The Brian Sinclair cover-up: the timeline tells the tale
Sept. 19, 2008
3 p.m. Brian Sinclair arrives at the Health Sciences Centre.
It will be another four and a half months before details of what transpired in the emergency room are revealed. Even then the reports will be so confusing that we can’t tell with assurance which is accurate.
The earliest reports say Sinclair arrived by taxi. But Chief Medical Examiner Dr. Thambirajah Balachandra says “an unidentified man who drove a white van wheeled Sinclair into the ER and up to the triage desk.” (Winnipeg Free Press, Feb. 4, 2009)
Security video shows that Sinclair wheeled himself into the line at the triage desk where the triage nurse on duty was seeing one person ahead of him. “a triage aide then approached Mr. Sinclair, spoke with him and wrote something down on his clipboard. Mr. Sinclair is then seen wheeling himself into the waiting area. (Brock Wright, vice-president of the WRHA, Winnipeg Free Press Feb. 5, 2009)
Sinclair began to exhibit symptoms of the bladder infection that would kill him.
Brian Sinclair sat vomiting in the Health Sciences Centre emergency room as security guards tried to alert triage staff to the ailing double-amputee’s urgent need for care. Hospital security staff tried “many times” to get the attention of triage and “other staff” because Sinclair needed help. (Dr. Thambirajah Balachandra, Winnipeg Free Press, Feb. 7, 2009)
A man, whose identify is being kept confidential by CTV, saw Sinclair in the waiting room. He appeared asleep. He may have fallen into a coma at this point.
Sept. 21 Just after midnight
The same witness noticed Sinclair was still in the waiting room and in the exact same position as the night before. The man and his wife became concerned and tried to get nurses to examine him. They finally got a security guard to come over. The guard felt for a pulse, then called for help. Sinclair was pronounced dead a minute later
"The nurse said we'll go and check, [but] nobody ever went and checked on him. We waited another hour or so and we told another nurse twice to go and check." The witness said the nurse told him she was too busy and couldn't check right away.

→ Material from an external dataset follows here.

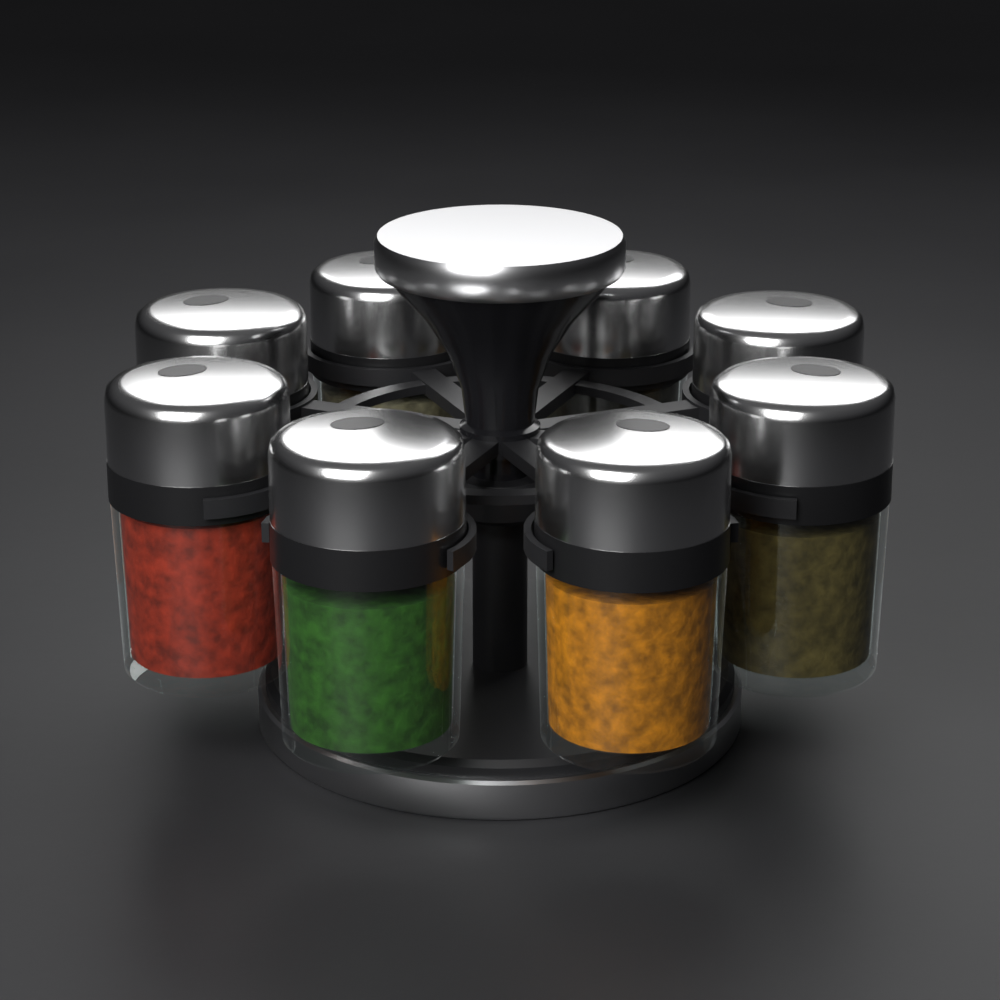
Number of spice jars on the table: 8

The witness claims he told a security officer of the man's condition, but said the guard told him the case would be "too much paperwork." (CTV Local News)

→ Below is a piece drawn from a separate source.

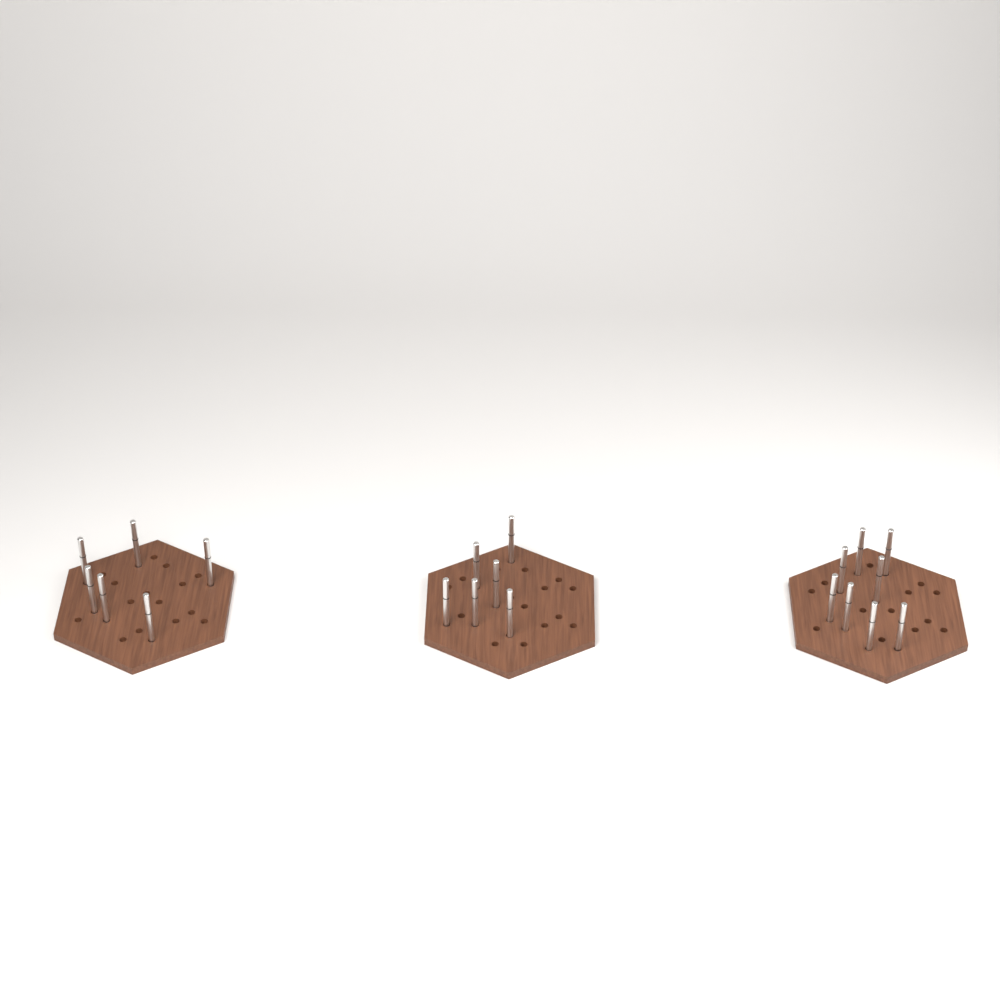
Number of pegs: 20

UNIDENTIFIED MALE: We went to tell the nurse. The nurse said, "We'll go and check." Nobody ever checked on him. My wife grabbed the security, and I was with her. And he went up to the fellow, pinched him on the neck and lifted his head, and he was obviously dead. (CTV National News)
"The security employee recognized Mr. Sinclair and noted that he was sitting in his wheelchair with his head slumped to the side, as if he were sleeping," Balachandra said. The security guard wheeled the unresponsive Sinclair to the treatment area where emergency staff tried to revive him." The man was pronounced dead a minute later.
(Dr. Balachandra, Winnipeg Free Press)
DR. BROCK WRIGHT, WINNIPEG HEALTH SCIENCES CENTRE: There was reason to believe at that time that the patient had passed -- had been dead for some time. We don't know how long. (CTV National News)
Dr. Thambirajah Balachandra said Brian Sinclair, 45, hadn't been able to urinate for 24 hours because of a blocked catheter and his bladder was full. He had been dead for hours and rigor mortis had set in when finally attended to. (Canadian Press, Sept. 24)
At room temperature, rigor mortis starts about 3 hours after death and is complete about 3 hours after that.
The appalled witness calls CTV local news. He says Sinclair had been in the waiting room at least 10 hours.
Morning: CTV reporter Kelly Dehn begins asking questions about the death. The WRHA knows the story has leaked out.
Afternoon: The WRHA finally tells Health Minister Theresa Oswald of the incident.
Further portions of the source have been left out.